London - The yen rose while shares, bonds and gold fell on Tuesday as investors retreated into cash, unnerved by fears that major central banks are cooling in their commitment to the money-pumping that has buoyed global markets.
The selloff was triggered in Tokyo when the Bank of Japan (BoJ) left its policy unchanged, refraining from any fresh measures to tackle rising government bond yields that threaten to thwart its $1.4 trillion stimulus programme.
Traders also noted nervousness about a German Constitutional Court hearing on the legality of the European Central Bank's bond-buying scheme, which added to long-running fears over the U.S. Federal Reserve winding down its stimulus plan.
By the end of the European morning session on Tuesday, the broad FTSEurofirst 300 index had lost 1.5% to be at a six week low.
The dollar had sunk as much as 2% against the yen to be near ¥98.50 and German 10-year bond yields had risen 4 basis points to 1.59%.
Gold was down 1%, close to a three week low at $1 371.11 an ounce, while US stock index futures pointed to further weakness ahead for Wall Street.
The selloff encompassed traditional safe havens and riskier asset classes.
"This is by no means an indication the markets are entering a new downturn," said Viktor Nossek, head of research at Boost ETP, a provider of exchange traded products.
"This is seasonal and sentiment driven. We're entering summer and markets have seen good year-to-date gains, so people are taking this opportunity to sell," he said.
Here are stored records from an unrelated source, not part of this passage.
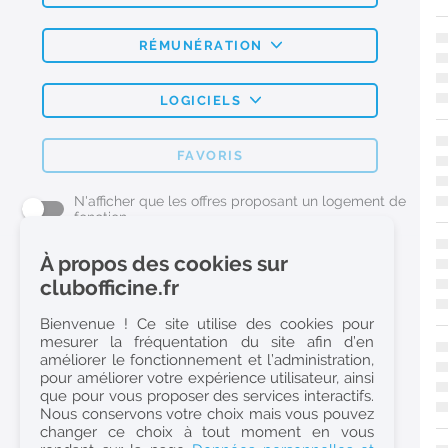
RÉMUNÉRATION
LOGICIELS
FAVORIS
N'afficher que les offres proposant un logement de
fonction
À propos des cookies sur
L'emploi Pharmacie par métier
clubofficine.fr
Pharmacien (H/F)
Bienvenue ! Ce site utilise des cookies pour
mesurer la fréquentation du site afin d’en
Préparateur en Pharmacie (H/F)
améliorer le fonctionnement et l’administration,
Etudiant en Pharmacie (H/F)
pour améliorer votre expérience utilisateur, ainsi
que pour vous proposer des services interactifs.
Etudiant en Pharmacie 6e année validée (H/F)
Nous conservons votre choix mais vous pouvez
Conseiller Dermo Cosmetique - Esthéticienne (H/F)
changer ce choix à tout moment en vous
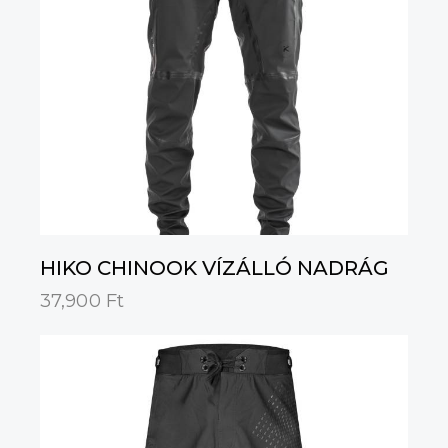
HIKO CHINOOK VÍZÁLLÓ NADRÁG
37,900
Ft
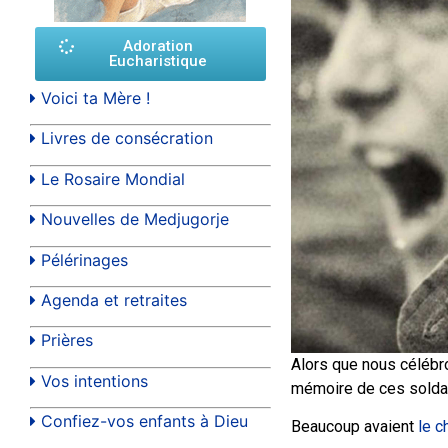
Adoration
Eucharistique
Voici ta Mère !
Livres de consécration
Le Rosaire Mondial
Nouvelles de Medjugorje
Pélérinages
Agenda et retraites
Prières
Alors que nous célébr
Vos intentions
mémoire de ces soldat
Confiez-vos enfants à Dieu
Beaucoup avaient
le c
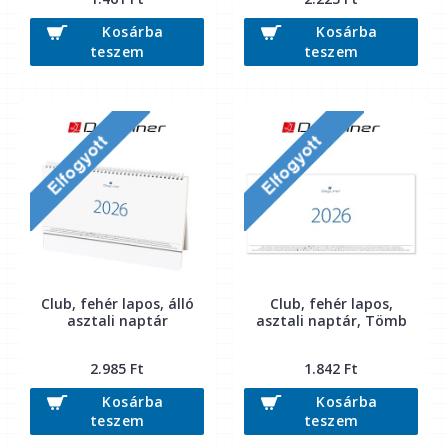
Kosárba
Kosárba
teszem
teszem
Club, fehér lapos, álló
Club, fehér lapos,
asztali naptár
asztali naptár, Tömb
2.985 Ft
1.842 Ft
Kosárba
Kosárba
teszem
teszem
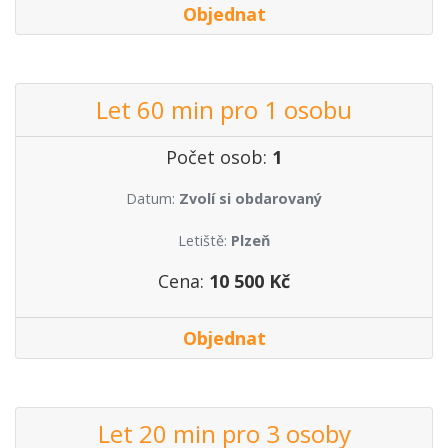
Objednat
Let 60 min pro 1 osobu
Počet osob:
1
Datum:
Zvolí si obdarovaný
Letiště:
Plzeň
Cena:
10 500 Kč
Objednat
Let 20 min pro 3 osoby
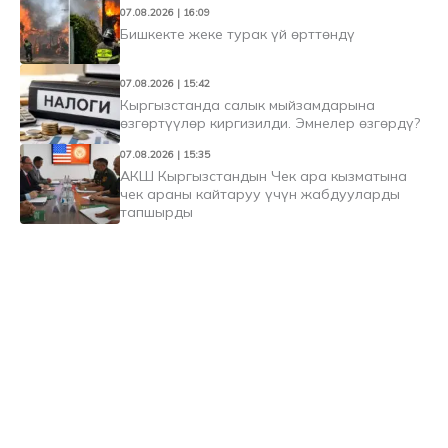
07.08.2026 | 16:09
Бишкекте жеке турак үй өрттөндү
07.08.2026 | 15:42
Кыргызстанда салык мыйзамдарына
өзгөртүүлөр киргизилди. Эмнелер өзгөрдү?
07.08.2026 | 15:35
АКШ Кыргызстандын Чек ара кызматына
чек араны кайтаруу үчүн жабдууларды
тапшырды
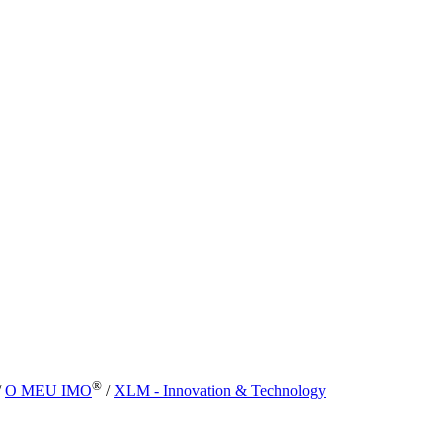
®
/
O MEU IMO
/
XLM - Innovation & Technology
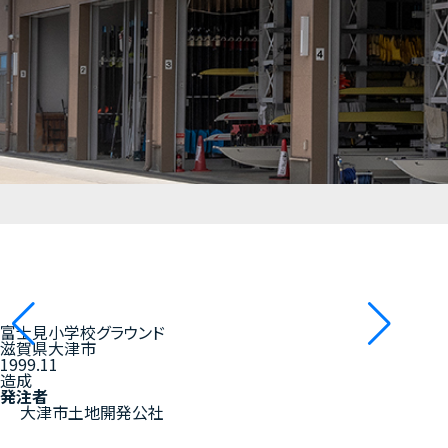
富士見小学校グラウンド
滋賀県大津市
1999.11
造成
発注者
大津市土地開発公社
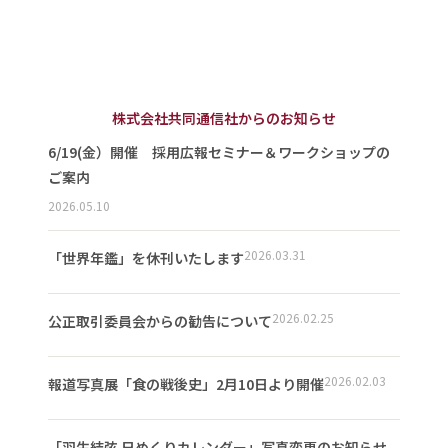
株式会社共同通信社からのお知らせ
6/19(金）開催 採用広報セミナー＆ワークショップの
ご案内
2026.05.10
2026.03.31
「世界年鑑」を休刊いたします
2026.02.25
公正取引委員会からの勧告について
2026.02.03
報道写真展「食の戦後史」2月10日より開催
「羽生結弦 日めくりカレンダー」写真変更のお知らせ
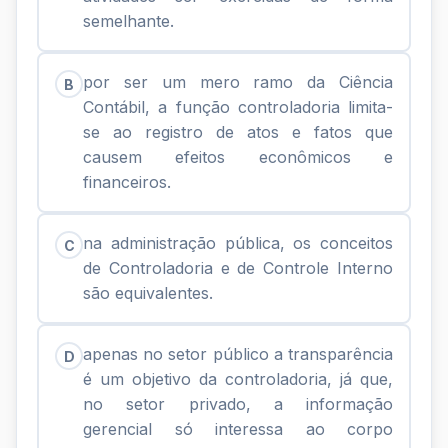
semelhante.
por ser um mero ramo da Ciência
B
Contábil, a função controladoria limita-
se ao registro de atos e fatos que
causem efeitos econômicos e
financeiros.
na administração pública, os conceitos
C
de Controladoria e de Controle Interno
são equivalentes.
apenas no setor público a transparência
D
é um objetivo da controladoria, já que,
no setor privado, a informação
gerencial só interessa ao corpo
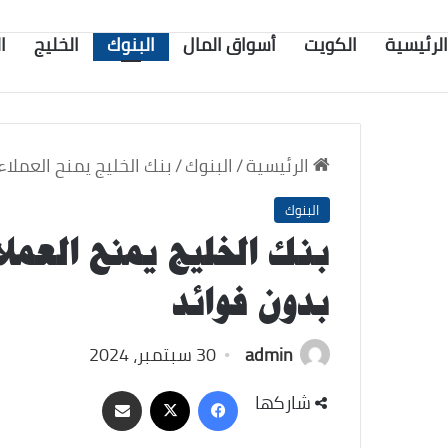
الرئيسية
الكويت
أسواق المال
البنوك
الخليج
ا
الرئيسية
/
البنوك
/
بنك الخليج يمنح العملاء
البنوك
بنك الخليج يمنح العملا
بدون فوائد
admin
30 سبتمبر، 2024
‫X
فيسبوك
مشاركة
شاركها
عبر
البريد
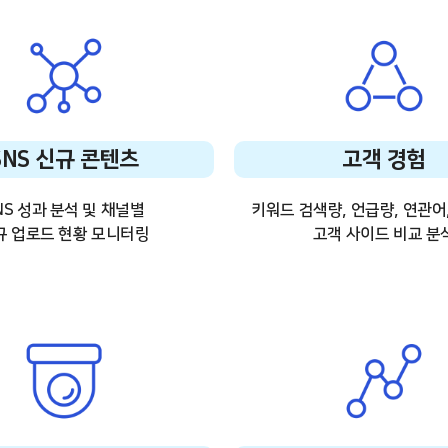
SNS 신규 콘텐츠
고객 경험
NS 성과 분석 및 채널별
키워드 검색량, 언급량, 연관어
규 업로드 현황 모니터링
고객 사이드 비교 분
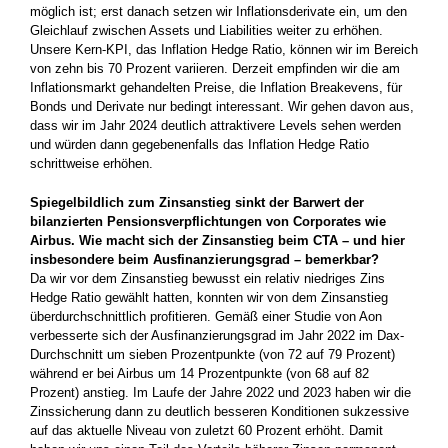
möglich ist; erst danach setzen wir Inflationsderivate ein, um den
Gleichlauf zwischen Assets und ­Liabilities weiter zu erhöhen.
Unsere Kern-KPI, das Inflation Hedge ­Ratio, können wir im Bereich
von zehn bis 70 Prozent variieren. Derzeit empfinden wir die am
Inflationsmarkt gehandelten Preise, die Inflation Breakevens, für
Bonds und ­Derivate nur bedingt interessant. Wir gehen davon aus,
dass wir im Jahr 2024 deutlich attraktivere Levels sehen werden
und würden dann gegebenenfalls das Inflation Hedge Ratio
schrittweise erhöhen.
Spiegelbildlich zum Zinsanstieg sinkt der Barwert der
bilanzierten Pensionsverpflichtungen von Corporates wie
Airbus. Wie macht sich der Zinsanstieg beim CTA – und hier
insbesondere beim Ausfinanzierungsgrad – bemerkbar?
Da wir vor dem Zinsanstieg bewusst ein ­relativ niedriges Zins
Hedge Ratio gewählt hatten, konnten wir von dem Zinsanstieg
überdurchschnittlich profitieren. Gemäß ­einer Studie von Aon
verbesserte sich der Ausfinanzierungsgrad im Jahr 2022 im Dax-
Durchschnitt um sieben Prozentpunkte (von 72 auf 79 Prozent)
während er bei ­Airbus um 14 Prozentpunkte (von 68 auf 82
Prozent) anstieg. Im Laufe der Jahre 2022 und 2023 haben wir die
Zinssicherung dann zu deutlich besseren Konditionen sukzessive
auf das aktuelle Niveau von ­zuletzt 60 Prozent erhöht. Damit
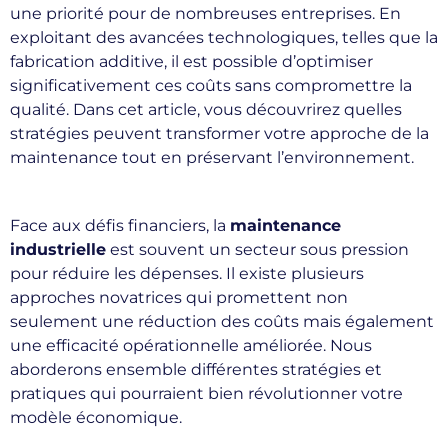
une priorité pour de nombreuses entreprises. En
exploitant des avancées technologiques, telles que la
fabrication additive, il est possible d’optimiser
significativement ces coûts sans compromettre la
qualité. Dans cet article, vous découvrirez quelles
stratégies peuvent transformer votre approche de la
maintenance tout en préservant l’environnement.
Face aux défis financiers, la
maintenance
industrielle
est souvent un secteur sous pression
pour réduire les dépenses. Il existe plusieurs
approches novatrices qui promettent non
seulement une réduction des coûts mais également
une efficacité opérationnelle améliorée. Nous
aborderons ensemble différentes stratégies et
pratiques qui pourraient bien révolutionner votre
modèle économique.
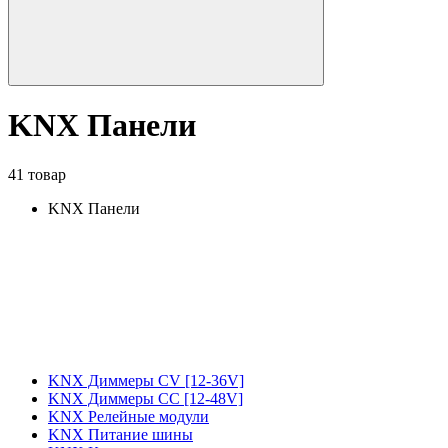
KNX Панели
41 товар
KNX Панели
KNX Диммеры CV [12-36V]
KNX Диммеры CC [12-48V]
KNX Релейные модули
KNX Питание шины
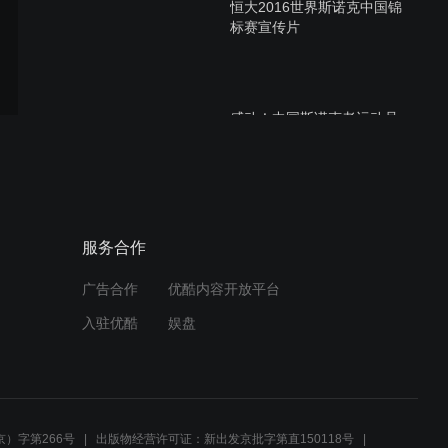
恒大2016世界斯诺克中国锦
标赛宣传片
感动！中国斯诺克老运动员
联谊活动
潘晓婷家的新成员 一只会给
服务合作
自己找台阶下的萌狗
广告合作
优酷内容开放平台
入驻优酷
娱盘
车侑蓝拜年，附赠搞笑卖萌
NG镜头
）字第266号
出版物经营许可证：新出发京批字第直150118号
However, the selling was led by a sharp fall in the dollar, which followed the BoJ's decision at its regular monthly policy meeting to refrain from taking additional measures to curb recent bond market volatility.
BoJ governor Haruhiko Kuroda did subsequently try to reassure the markets that the central bank would consider fresh steps if yields spike again in future, but the decision rattled many foreign investors.
"There were some expectations that the BoJ would curb bond market volatility and that has not happened," said Chris Walker, currency strategist at Barclays.
In the selloff that followed, the euro lost over 1% against the resurgent Japanese currency to be at ¥128.70 yen . It firmed against the weaker dollar, however, to be just under $1.33 and near a 3-month high.
Japan's Nikkei index closed down 1.5%t, though this followed Monday's 4.9% gain, while MSCI's broadest index of Asia-Pacific shares outside Japan tumbled 1.1% to hit a six-and-a-half month lows.
The selling spread across emerging shares as well, sending MSCI's benchmark index to a nine-month low and extending losses caused by political tensions in Turkey and worries about China's slowing economy.
MSCI's world equity index, which tracks shares in 45 countries, shed 0.4% to end three days of gains.
Debt investors pulled out of some of the riskiest assets in the euro area with Greek 10-year bond yields suffering their worst daily loss over a year, rising a full point to stand at 10.66%.
The Greek government's failure to find buyers for the state-owned natural gas company, threatening a bailout goal of privatisation, piled on the pressure.
Safe haven debt also took a hit with US Treasury yields touching their highest levels in more than a year. The benchmark 10-year note rose 4.5 basis points to 2.26%.
The concerns over China weighed on commodity markets and Brent crude dropped $1.35 at $102.60 a barrel, while copper traded near a one-month low at $7 082 a tonne.